Study material:
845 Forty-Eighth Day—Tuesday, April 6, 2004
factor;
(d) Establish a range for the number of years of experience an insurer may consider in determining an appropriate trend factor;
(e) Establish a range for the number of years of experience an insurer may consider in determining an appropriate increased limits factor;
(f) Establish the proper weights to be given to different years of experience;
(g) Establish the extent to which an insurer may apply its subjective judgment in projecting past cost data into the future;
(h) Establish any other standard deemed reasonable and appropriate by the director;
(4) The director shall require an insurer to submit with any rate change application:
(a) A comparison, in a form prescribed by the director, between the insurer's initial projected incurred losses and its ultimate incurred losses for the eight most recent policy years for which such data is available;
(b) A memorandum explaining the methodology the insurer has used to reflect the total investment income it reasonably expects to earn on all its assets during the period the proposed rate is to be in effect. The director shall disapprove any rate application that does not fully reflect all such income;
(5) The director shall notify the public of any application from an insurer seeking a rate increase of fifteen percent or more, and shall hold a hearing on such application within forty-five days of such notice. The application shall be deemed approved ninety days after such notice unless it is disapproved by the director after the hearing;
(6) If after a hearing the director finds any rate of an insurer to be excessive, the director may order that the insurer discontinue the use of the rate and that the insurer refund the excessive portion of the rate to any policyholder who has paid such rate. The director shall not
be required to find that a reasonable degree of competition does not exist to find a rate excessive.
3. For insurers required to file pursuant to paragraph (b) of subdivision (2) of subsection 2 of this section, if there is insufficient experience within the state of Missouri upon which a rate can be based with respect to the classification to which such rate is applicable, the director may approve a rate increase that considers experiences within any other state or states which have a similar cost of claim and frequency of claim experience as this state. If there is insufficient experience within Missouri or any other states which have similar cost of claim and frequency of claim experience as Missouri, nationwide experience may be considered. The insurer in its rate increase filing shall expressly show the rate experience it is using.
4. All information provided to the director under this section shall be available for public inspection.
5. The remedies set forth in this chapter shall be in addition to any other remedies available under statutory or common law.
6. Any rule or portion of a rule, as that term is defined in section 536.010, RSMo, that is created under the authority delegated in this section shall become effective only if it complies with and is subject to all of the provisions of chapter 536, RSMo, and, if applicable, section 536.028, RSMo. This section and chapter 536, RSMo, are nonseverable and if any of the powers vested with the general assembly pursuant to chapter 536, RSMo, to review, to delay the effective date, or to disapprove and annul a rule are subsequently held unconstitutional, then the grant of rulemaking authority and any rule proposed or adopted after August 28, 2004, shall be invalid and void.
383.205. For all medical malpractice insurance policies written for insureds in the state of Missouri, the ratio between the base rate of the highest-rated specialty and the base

Work required: Within the data above, the lines from the one with "(6) If after" to the one with "be required to" must be repeated exactly; no other line belongs in the answer.

Exercise solution:
(6) If after a hearing the director finds any rate of an insurer to be excessive, the director may order that the insurer discontinue the use of the rate and that the insurer refund the excessive portion of the rate to any policyholder who has paid such rate. The director shall not
be required to find that a reasonable degree of competition does not exist to find a rate excessive.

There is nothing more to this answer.